If your situation is anything like mine was, there is literally no way you could have imagined being ghosted. The guy in question seemed like he cared, and was there for me every single day after we began talking. We even met in person and called each other boyfriend and girlfriend after he asked me to be official. We never got to see each other after that because of the distance, though I tried to make plans, and then the blocking/ghosting out of nowhere. There was no fight, there was no explanation, he was just gone completely.

I understand that some people go through things internally, too, and they might not feel like sticking around with someone they don't care for anymore. I get that sometimes circumstances change and that you don't want to hurt someone. What I truly don't understand is not having the decency to be honest about those things if they come up. If you don't want to be with someone, just explain to them, and then if they become too angry, or something you can't handle, you have the right to block them. Don't just do it to avoid having a potentially uncomfortable conversation. It is disrespectful and implies that the other person is no longer worth your time or effort.

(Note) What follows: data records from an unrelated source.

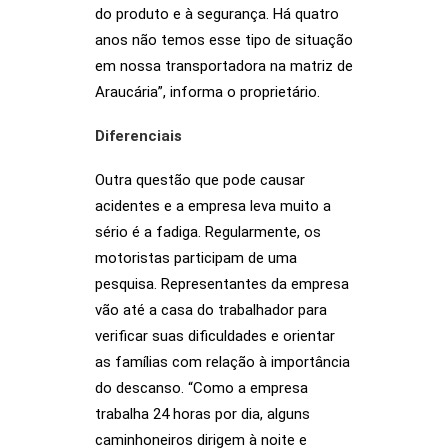
do produto e à segurança. Há quatro
anos não temos esse tipo de situação
em nossa transportadora na matriz de
Araucária”, informa o proprietário.
Diferenciais
Outra questão que pode causar
acidentes e a empresa leva muito a
sério é a fadiga. Regularmente, os
motoristas participam de uma
pesquisa. Representantes da empresa
vão até a casa do trabalhador para
verificar suas dificuldades e orientar
as famílias com relação à importância
do descanso. “Como a empresa
trabalha 24 horas por dia, alguns
caminhoneiros dirigem à noite e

I don't wish ill on the guy who ghosted me. I truly hope he has a great life, and that he achieves the things he sets out to do. I just wish I could have been there to support him along the way, for at least some time if we wouldn't have lasted. Instead, I don't even get to tell him how proud I am of him whether we would have been together or not when he does have a great life and does great things.

I know we obviously weren't meant to work out, but we were meant to be honest with each other as we promised. I never lied to him, so I wish he wouldn't have lied to me.